5. D'autre part, compte tenu des règles mentionnées au point 3 et du statut d'agent de la fonction publique hospitalière détenu par Mme B, le délai de recours contentieux contre la décision du 24 août 2020 a commencé à courir à compter de cette date, sans qu'y fasse obstacle la circonstance selon laquelle la requérante n'a pas été informée des voies et délais de recours. De même, le fait que le centre hospitalier de Vichy a, par un courrier du 5 juin 2020, indiqué à Mme B que sa demande était toujours en cours d'examen n'a pas pu induire en erreur la requérante dès lors que ce courrier a été envoyé à l'intéressée avant que naisse la décision implicite de rejet contestée. Enfin, le délai de recours contentieux n'a pas pu être prorogé par la demande d'aide juridictionnelle présentée par la requérante le 6 janvier 2021. Dans ces conditions, et comme le soutient le centre hospitalier en défense, les conclusions à fin d'annulation présentées par Mme B le 2 juin 2021 sont tardives et, par suite, irrecevables.
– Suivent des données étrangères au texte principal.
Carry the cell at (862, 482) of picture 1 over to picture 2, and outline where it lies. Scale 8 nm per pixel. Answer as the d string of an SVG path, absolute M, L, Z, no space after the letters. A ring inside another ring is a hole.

6. Mme B n'étant pas recevable à demander l'annulation de la décision portant rejet implicite de sa demande tendant à ce que la pathologie dont elle est atteinte soit reconnue imputable au service, ses conclusions à fin d'injonction ainsi que celles tendant à l'application des articles L. 761-1 du code de justice administrative et 37 de la loi du 10 juillet 1991 ne peuvent, en conséquence, qu'être rejetées.

D E C I D E :

Article 1er : La requête de Mme B est rejetée.

Article 2 : Le présent jugement sera notifié à Mme C B et au centre hospitalier de Vichy.
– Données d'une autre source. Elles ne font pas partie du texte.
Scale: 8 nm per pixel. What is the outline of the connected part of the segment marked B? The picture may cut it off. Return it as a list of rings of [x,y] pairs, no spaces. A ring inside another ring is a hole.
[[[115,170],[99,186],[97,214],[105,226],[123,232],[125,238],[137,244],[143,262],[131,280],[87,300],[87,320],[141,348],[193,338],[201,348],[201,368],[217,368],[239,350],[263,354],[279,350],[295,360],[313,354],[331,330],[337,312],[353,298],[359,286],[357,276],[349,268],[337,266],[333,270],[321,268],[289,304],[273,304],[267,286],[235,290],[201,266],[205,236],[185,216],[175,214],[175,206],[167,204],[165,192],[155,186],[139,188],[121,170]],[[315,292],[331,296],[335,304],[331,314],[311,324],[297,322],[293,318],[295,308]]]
Délibéré après l'audience du 23 février 2023, à laquelle siégeaient :

Mme Bader-Koza, présidente,

Mme Trimouille, première conseillère,

M. Debrion, premier conseiller.

Rendu public par mise à disposition au greffe le 9 mars 2023.

Le rapporteur,

J-M. A

La présidente,

S. BADER-KOZA Le greffier,

P. MANNEVEAU

La République mande et ordonne à la préfète de l'Allier en ce qui la concerne ou à tous commissaires de justice à ce requis en ce qui concerne les voies de droit commun contre les parties privées, de pourvoir à l'exécution de la présente décision.